Resultados de traducción
The SSPA Network has presented the ‘Map 174. Zoning of Spanish municipalities subject to serious and permanent demographic disadvantages’ with which they intend to contribute to a better application of the policies against these problems, hence it has also been presented to representatives of the regional and provincial institutions of Cuenca, Soria and Teruel. Map 174, which has been made by geographers, José Antonio Guillén, technician of the SSPA Network and María Zúñiga, professor at the University of Zaragoza, CEOT Group, IUCA of the Department of Geography and Spatial Planning of the University of Zaragoza, it can serve to identify the singularities of the territories and thus be able to take the most effective and fair measures. With the preparation of this map, which is based on the wording of article 174 of the Treaty on the Functioning of the European Union, the SSPA network seeks to contribute to the debate on depopulation a tool that improves the territorial diagnosis with a view to the application of policies and measures concrete measures that have to reverse the worrying demographic and socioeconomic crisis that affects an important part of rural inland Spain. These works are in line with the work carried out since 2013 by the business organizations of Cuenca, Teruel and Soria, trying to convey a rigorous diagnosis that an important part of inland Spain suffers, also through meetings with institutions.
Rigorous methodology
The map starts from the literal of Article 174 of the Treaty on the Functioning of the European Union -Treaty of Lisbon-, where it is highlighted that the Union will propose to reduce the differences between the levels of development of the various regions, paying special attention to rural areas and those with severe and permanent natural or demographic handicaps.
Starting from these premises, the map aims to measure the degree of these disadvantages through 6 variables: altitude, average slope, population density, aging index, percentage of population between 0 and 4 years old, and population evolution between 1991 and 2018 .
María Zúñiga, co-author of the map advanced that “the choice of these variables responds to two fundamental principles. In the first place, the resulting map had to be scientifically rigorous, for which, in addition to being based on official statistical sources, it had to dispense with any type of bias, avoiding artificial territorial aggregations or weightings between variables. Second, it had to be easily interpreted by society as a whole and its methodology perfectly applicable to any other territory of the European Union ”.
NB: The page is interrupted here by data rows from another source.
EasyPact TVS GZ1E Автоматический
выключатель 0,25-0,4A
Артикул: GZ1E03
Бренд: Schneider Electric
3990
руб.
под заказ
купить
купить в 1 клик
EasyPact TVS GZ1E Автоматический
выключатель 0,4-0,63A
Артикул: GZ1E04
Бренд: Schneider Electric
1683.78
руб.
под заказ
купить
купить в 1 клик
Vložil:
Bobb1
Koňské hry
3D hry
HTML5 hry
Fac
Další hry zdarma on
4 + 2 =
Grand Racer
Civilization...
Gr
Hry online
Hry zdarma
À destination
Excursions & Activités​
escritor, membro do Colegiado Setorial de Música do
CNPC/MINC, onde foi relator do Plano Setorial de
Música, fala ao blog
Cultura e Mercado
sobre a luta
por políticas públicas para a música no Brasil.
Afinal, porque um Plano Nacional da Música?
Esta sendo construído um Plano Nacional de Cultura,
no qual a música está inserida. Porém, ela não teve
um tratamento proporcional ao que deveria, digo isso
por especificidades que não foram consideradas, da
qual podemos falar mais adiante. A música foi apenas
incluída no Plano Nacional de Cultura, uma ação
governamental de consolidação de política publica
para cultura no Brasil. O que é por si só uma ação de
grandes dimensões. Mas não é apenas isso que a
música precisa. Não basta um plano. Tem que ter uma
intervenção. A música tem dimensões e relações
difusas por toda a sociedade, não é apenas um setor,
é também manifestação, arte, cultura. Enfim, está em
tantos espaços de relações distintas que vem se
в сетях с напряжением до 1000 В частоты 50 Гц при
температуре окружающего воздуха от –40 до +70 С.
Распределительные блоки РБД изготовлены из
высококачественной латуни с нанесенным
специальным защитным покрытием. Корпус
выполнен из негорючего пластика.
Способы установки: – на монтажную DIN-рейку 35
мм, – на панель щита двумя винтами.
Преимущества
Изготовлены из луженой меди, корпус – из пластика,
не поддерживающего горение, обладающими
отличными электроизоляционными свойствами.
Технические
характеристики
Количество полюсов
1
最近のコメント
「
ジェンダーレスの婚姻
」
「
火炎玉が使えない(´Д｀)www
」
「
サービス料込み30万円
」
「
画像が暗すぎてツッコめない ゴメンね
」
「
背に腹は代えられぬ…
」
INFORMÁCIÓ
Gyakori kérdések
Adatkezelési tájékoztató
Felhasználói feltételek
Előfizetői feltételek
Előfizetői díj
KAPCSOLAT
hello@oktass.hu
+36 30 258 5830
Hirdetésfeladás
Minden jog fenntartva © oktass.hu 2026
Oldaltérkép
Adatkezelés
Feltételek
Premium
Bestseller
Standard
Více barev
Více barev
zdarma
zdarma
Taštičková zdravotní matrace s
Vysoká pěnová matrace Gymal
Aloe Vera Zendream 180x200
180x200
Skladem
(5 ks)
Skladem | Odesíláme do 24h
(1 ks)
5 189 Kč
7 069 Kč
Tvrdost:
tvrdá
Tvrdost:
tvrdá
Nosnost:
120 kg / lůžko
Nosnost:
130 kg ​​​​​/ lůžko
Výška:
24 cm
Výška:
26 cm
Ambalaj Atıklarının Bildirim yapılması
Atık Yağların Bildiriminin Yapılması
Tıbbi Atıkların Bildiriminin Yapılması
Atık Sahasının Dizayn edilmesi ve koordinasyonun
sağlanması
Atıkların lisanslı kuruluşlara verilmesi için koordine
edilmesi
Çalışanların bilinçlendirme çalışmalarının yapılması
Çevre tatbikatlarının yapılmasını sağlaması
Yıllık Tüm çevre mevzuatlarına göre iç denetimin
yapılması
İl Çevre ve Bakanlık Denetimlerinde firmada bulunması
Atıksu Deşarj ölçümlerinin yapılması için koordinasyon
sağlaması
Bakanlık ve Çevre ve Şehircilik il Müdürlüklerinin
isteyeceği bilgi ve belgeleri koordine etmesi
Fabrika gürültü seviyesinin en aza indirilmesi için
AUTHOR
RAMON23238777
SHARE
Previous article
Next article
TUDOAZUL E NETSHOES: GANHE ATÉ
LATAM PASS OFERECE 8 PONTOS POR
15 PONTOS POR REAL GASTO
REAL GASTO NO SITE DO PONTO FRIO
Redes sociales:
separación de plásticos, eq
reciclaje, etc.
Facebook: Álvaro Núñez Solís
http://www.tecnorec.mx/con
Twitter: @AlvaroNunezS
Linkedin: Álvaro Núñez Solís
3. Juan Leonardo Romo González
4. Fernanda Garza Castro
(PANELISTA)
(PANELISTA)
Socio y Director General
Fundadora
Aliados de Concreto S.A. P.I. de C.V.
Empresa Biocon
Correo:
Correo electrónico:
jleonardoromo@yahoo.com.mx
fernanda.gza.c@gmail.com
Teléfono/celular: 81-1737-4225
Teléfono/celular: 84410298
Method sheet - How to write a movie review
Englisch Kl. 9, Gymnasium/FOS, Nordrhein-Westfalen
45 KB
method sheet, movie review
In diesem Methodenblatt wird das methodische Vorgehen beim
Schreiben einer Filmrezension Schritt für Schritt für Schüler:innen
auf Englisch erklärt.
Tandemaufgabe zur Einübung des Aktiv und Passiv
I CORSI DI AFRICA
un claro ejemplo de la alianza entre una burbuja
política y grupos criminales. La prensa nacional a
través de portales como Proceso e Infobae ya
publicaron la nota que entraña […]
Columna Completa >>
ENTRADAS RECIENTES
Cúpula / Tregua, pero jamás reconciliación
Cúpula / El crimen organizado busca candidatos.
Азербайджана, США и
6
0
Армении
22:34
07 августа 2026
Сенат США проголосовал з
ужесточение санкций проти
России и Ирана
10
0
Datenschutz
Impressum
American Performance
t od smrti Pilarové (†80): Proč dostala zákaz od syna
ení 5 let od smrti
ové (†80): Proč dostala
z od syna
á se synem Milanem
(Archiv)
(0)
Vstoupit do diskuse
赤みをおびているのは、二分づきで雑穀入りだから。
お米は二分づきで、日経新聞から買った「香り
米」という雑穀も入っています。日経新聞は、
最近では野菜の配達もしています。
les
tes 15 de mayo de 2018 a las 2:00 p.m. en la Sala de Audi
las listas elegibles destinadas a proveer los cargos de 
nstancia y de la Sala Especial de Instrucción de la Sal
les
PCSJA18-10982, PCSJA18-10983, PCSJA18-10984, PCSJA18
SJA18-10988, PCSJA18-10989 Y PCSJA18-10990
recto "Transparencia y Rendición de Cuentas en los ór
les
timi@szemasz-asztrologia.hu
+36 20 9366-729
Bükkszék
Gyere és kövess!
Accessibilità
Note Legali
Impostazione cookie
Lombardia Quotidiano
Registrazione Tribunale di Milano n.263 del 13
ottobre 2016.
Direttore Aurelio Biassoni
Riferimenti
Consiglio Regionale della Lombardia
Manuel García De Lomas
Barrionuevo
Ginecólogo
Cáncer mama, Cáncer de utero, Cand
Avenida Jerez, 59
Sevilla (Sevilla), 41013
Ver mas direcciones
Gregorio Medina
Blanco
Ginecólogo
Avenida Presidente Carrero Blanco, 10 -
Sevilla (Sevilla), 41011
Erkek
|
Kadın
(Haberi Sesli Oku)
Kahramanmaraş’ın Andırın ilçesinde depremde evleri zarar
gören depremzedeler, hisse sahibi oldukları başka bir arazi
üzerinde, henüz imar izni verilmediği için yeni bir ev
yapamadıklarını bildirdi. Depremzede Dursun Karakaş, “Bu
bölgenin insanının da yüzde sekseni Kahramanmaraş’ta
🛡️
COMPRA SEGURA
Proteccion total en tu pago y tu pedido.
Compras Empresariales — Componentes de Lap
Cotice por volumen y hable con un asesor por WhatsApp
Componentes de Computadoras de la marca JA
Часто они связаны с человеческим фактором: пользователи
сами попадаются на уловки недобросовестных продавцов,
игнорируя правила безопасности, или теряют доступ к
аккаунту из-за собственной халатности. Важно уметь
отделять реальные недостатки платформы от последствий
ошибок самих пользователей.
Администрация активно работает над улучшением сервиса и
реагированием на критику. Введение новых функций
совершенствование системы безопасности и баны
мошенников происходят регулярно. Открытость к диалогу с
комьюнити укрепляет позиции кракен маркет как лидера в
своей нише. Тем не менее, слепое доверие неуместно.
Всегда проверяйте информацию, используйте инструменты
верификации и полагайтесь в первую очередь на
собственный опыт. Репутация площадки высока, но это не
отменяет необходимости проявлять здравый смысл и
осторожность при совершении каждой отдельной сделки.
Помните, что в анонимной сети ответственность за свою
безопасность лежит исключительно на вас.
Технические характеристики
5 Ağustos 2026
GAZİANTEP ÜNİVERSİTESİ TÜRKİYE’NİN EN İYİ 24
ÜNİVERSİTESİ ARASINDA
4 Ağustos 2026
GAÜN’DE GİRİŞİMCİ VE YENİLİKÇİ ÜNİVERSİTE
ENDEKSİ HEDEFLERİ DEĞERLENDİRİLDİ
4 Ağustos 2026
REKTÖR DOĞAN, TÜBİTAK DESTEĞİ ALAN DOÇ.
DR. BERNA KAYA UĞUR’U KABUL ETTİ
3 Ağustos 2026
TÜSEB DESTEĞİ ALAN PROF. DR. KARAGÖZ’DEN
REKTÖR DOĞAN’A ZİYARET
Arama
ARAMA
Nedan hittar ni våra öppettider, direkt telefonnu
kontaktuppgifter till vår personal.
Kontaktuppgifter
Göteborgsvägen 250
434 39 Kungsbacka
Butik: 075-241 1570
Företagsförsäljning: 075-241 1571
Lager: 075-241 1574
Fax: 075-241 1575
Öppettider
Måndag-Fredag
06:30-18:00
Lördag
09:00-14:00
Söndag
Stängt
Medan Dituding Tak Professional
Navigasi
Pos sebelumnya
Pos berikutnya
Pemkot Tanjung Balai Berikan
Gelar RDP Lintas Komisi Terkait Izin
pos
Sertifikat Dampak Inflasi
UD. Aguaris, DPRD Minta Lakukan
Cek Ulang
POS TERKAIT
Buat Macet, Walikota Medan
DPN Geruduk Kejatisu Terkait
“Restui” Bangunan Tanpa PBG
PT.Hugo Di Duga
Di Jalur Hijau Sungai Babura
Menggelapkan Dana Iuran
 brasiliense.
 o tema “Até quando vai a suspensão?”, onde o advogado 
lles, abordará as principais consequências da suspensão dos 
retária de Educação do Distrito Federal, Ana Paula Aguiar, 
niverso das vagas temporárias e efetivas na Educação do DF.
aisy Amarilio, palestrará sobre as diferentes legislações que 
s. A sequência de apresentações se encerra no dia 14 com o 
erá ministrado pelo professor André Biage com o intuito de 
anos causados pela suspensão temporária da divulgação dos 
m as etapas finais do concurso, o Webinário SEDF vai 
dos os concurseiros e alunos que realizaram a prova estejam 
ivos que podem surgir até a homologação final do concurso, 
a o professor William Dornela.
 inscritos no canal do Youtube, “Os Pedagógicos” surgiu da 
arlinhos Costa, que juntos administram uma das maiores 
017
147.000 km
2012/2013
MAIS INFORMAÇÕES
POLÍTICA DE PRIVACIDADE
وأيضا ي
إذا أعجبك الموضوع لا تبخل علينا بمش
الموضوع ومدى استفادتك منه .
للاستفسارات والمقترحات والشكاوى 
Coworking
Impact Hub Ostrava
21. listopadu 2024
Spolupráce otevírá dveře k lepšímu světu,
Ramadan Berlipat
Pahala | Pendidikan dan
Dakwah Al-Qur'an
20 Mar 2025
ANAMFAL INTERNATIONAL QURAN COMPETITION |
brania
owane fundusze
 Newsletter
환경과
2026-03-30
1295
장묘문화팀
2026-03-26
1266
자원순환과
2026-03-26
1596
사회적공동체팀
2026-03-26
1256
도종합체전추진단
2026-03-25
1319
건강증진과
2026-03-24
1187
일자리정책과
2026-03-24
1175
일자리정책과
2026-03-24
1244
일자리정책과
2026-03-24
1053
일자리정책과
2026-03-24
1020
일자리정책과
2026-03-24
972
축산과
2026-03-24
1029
Along the same lines, the other author, José Antonio Guillén highlighted that “we propose this cartography as a first contribution to the debate on the zoning and ranking of the municipalities that suffer demographic disadvantages. We would like the different administrations to make it their own and value the convenience of, for example, introducing new social or economic variables that allow a better and more effective application of policies to combat depopulation ”.
Conclusions
María Zúñiga pointed out as one of the conclusions of this study that “society as a whole, not only rural society, should consider whether the model of management of the territory to which it seems we are doomed in Spain, with hardly any resident population in an important part of the territory, it is sustainable in economic and environmental terms. Without a sufficient population presence in rural areas, threats such as the loss of biodiversity, the opportunities to curb climate change or the necessary conservation and efficient management of fundamental resources such as water, remain in doubt, and this is everyone’s problem. , also of the inhabitants of the cities ”.
Along these lines, and as a conclusion after the results, José Antonio Guillén analyzed that “of course Spain faces a demographic problem as a whole, but it is no less true that the issue of depopulation is not as widespread as it is sometimes wants to see. It is true that many provinces and autonomous communities suffer from very diverse territorial difficulties that must be amended, but these do not always respond to a demographic disadvantage ”.
The map shows not only the magnitude of the depopulation problem, the main one of a territorial order that affects the country as a whole, but also that the incidence of the phenomenon is not much more unequal between provinces and autonomous communities than might be expected. In fact, of the 1,776 municipalities (21.9% of the total) that suffer a demographic situation considered very serious, 20% -one in five- are located in the provinces that make up the SSPA network.
For its part, compared to 44% of Spanish municipalities that are in a serious or very serious demographic situation, an already very worrying figure, in the case of the SSPA network, this percentage practically doubles, reaching 81, 4%.
On the other hand, 2,452 Spanish municipalities, 30% of the total, enjoy a good demographic situation, while in the provinces of Soria, Cuenca and Teruel as a whole there are only 27 localities that do not suffer demographic disadvantages (only the 4.1% of the total SSPA municipalities).
In the opinion of Jose Antonio Guillén, “this data is extremely worrying, since in order to promote the socioeconomic development of a whole territory it is essential that it has a minimum of populations with a certain degree of demographic, social and economic vigor capable of radiating opportunities for the future to the smallest towns in its immediate surroundings.
With regard to the spatial dimension of the phenomenon of depopulation, 37% of the Spanish surface is in a serious or very serious demographic situation, while in the case of the SSPA network this percentage reaches 70%.